Page 78
“Forget about my house. Let’s go,” I said sharply. He pulled his head back as if I had slapped him, but he walked out of the mall with me, a small smile on his lips.
I paused outside the entrance and turned to him.
“I’m sorry I yelled at you. People think it’s difficult being poor. Well, it can be difficult being rich, too. Everyone has so many expectations. You’re supposed to act this way and do this and be this.”
“So you’re the original poor little rich girl, huh?” he said, not much moved to be sympathetic.
I glared at him, and then I started to laugh at myself.
“Okay, okay, forget it,” I said, and led him to the SUV.
“Nice car. It looks brand-new,” he said, getting in.
“It is. My father bought it for my mother to use for her daily errands, but she won’t give up her Mercedes. She thinks it makes more of an impression when she pulls up to valet parking in a Mercedes and that’s important, even when she’s shopping at a department store.”
He smiled and looked out the window.
“I always thought there was something about you that was different from the other girls at school,” he said, still looking out the window. My heart began to thump harder and faster.
“What do you mean?”
He turned to look at me.
“You seemed… older, like you have had more experience, and I don’t mean just the kinds of things rich people can do. I guess I’m not that good at explaining things,” he concluded when I continued to look at him, keeping one eye on the road ahead. “Forget it,” he tagged on, almost angrily.
“No, I like that. I know what you mean, too.”
“Yeah? What do I mean?”
“You knew how much I hated being thought of as that poor little rich girl you just accused me of being.”
He laughed.
“Maybe, but give me the chance to hate being rich,” he said.
He followed that with more specific directions to his house. We drove into the city and to the very run-down neighborhoods. Many buildings looked like they had been condemned. They were obviously empty, their windows boarded or broken. Finally, in the midst of the garbage-laden empty lots, there was a small house with not much of a front lawn left, just some weeds and patches of wild grass. The driveway was broken and pitted. The house was a faded brown, with rust stains from the broken roof gutters streaking down the siding.
“Home sweet home,” he said.
I pulled into the driveway. He sat there staring at the house’s front windows.
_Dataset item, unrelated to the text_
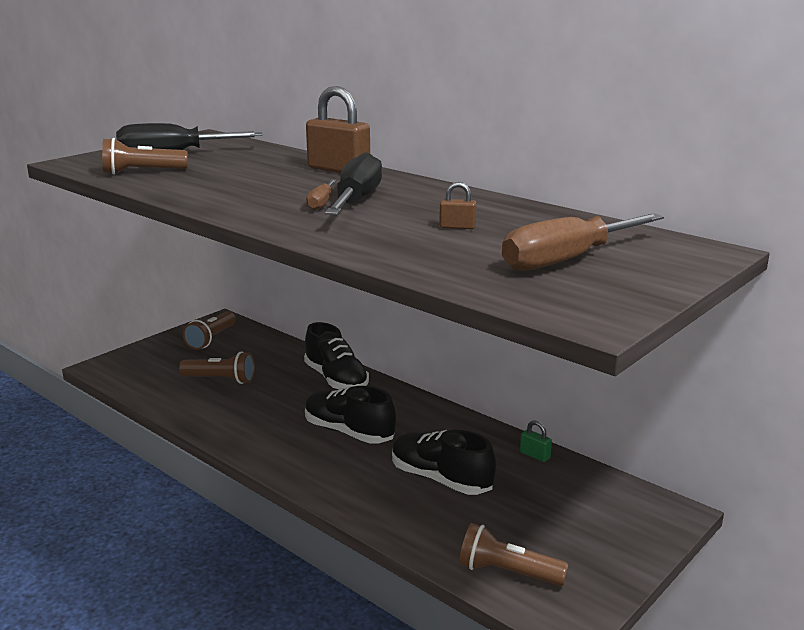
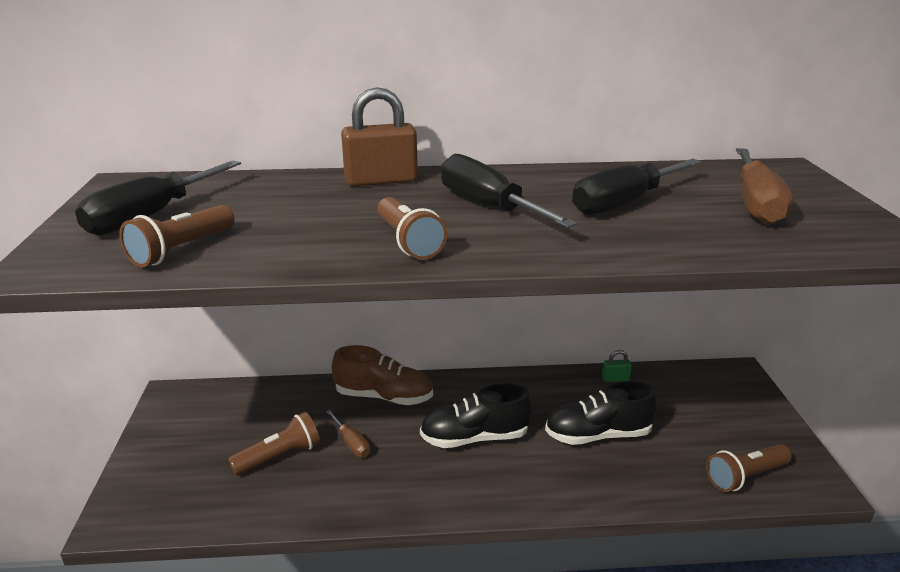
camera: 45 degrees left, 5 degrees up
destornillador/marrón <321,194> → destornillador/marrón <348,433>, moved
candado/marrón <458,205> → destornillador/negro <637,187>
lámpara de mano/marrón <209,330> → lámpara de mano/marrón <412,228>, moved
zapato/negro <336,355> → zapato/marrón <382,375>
“Looks like my mother’s not home,” he remarked, and then added, “Damn her.”
He got out angrily, seemingly forgetting all about me. I shut the engine off and followed him.
“You oughta just go,” he said at the door, waving behind himself as if he wanted to shoo me off. “Thanks.”
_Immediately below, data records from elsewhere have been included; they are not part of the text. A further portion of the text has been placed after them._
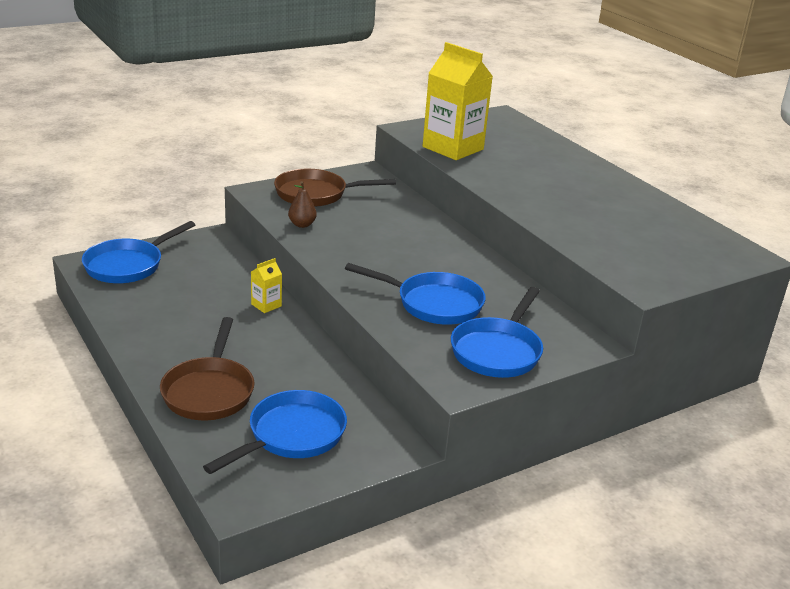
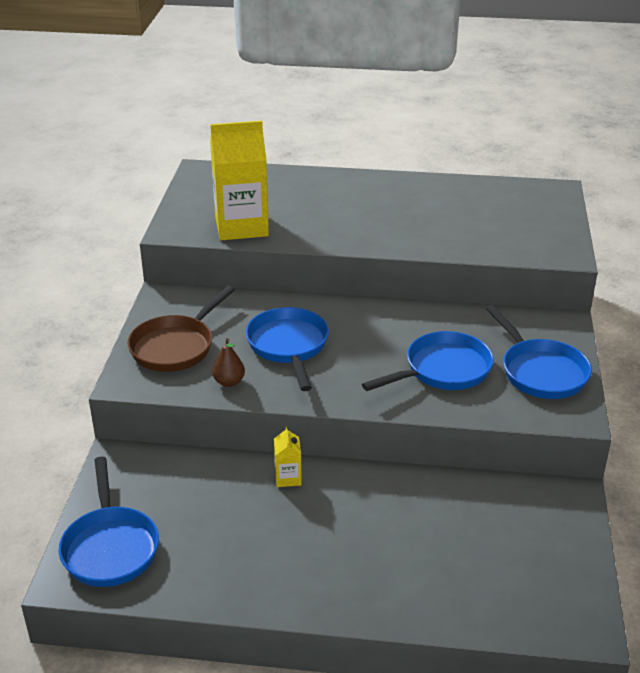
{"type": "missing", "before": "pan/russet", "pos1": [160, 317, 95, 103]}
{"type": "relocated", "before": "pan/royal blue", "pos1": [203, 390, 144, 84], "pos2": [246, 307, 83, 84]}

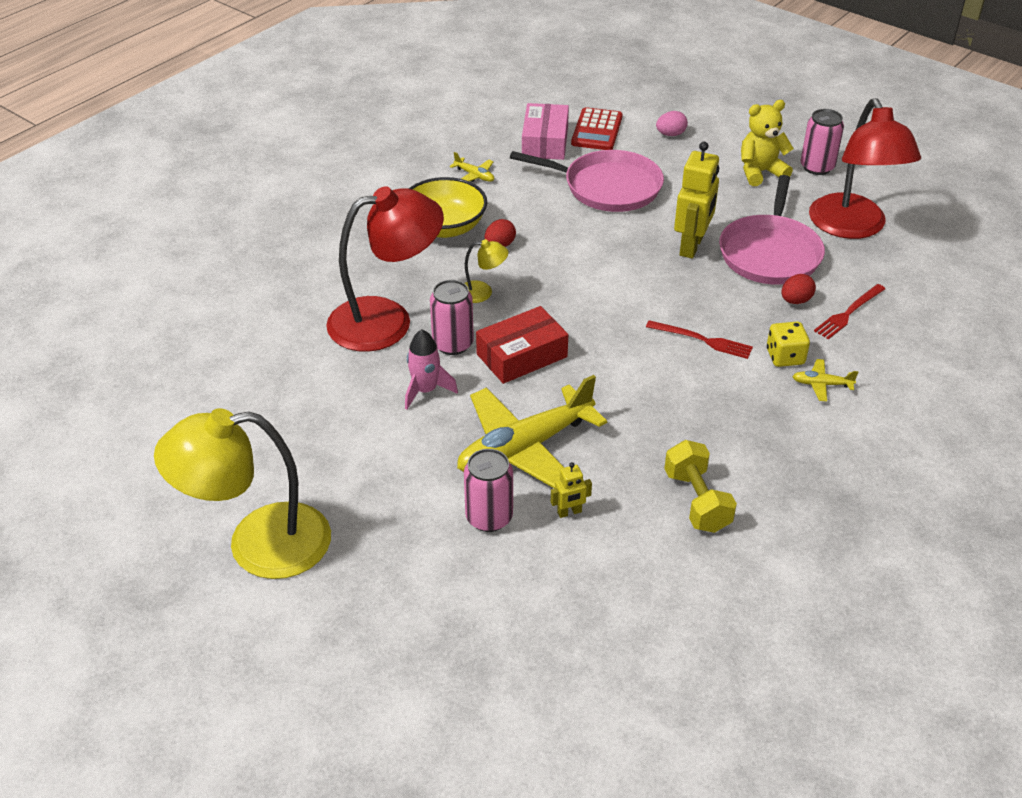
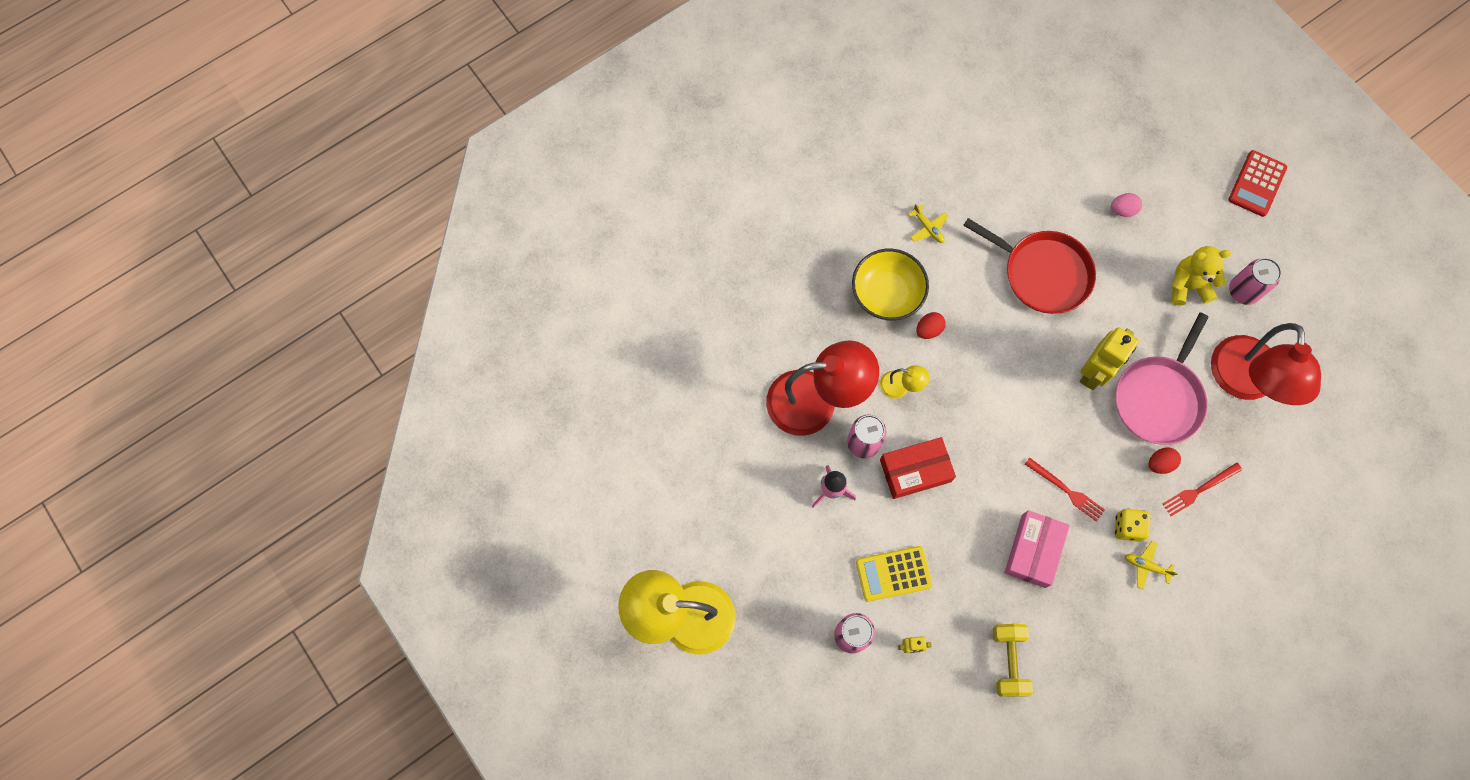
{"type": "relocated", "before": "package/rosy", "pos1": [522, 103, 47, 57], "pos2": [1004, 510, 66, 78]}
{"type": "relocated", "before": "pocket calculator/red", "pos1": [571, 107, 52, 43], "pos2": [1228, 150, 59, 67]}
{"type": "exchanged", "before": "aeroplane/golden", "after": "pocket calculator/golden", "pos1": [457, 375, 150, 113], "pos2": [856, 546, 76, 56]}
{"type": "colour", "before": "pan/rosy", "after": "pan/red", "pos1": [510, 150, 154, 62], "pos2": [963, 218, 133, 96]}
“It’s all right,” I told him.
He hesitated, and then he opened the front door. I couldn’t help grimacing at the smell. It was a combination of neglect, stale food, something that had burned in the stove, and cigarette smoke that was so embedded in the old, threadbare curtains and worn thin carpets and furniture, it would take a hurricane to wash it away.
There were toys scattered over the small entryway and hallway.
“Shawn,” Del screamed. “Where are you?”
A thin, dark-h
aired seven-year-old boy with sad and frightened brown eyes appeared in the living room doorway. Evidence of a recently eaten chocolate donut was smeared about his lips. His shirt was out of his pants, his fly wide open.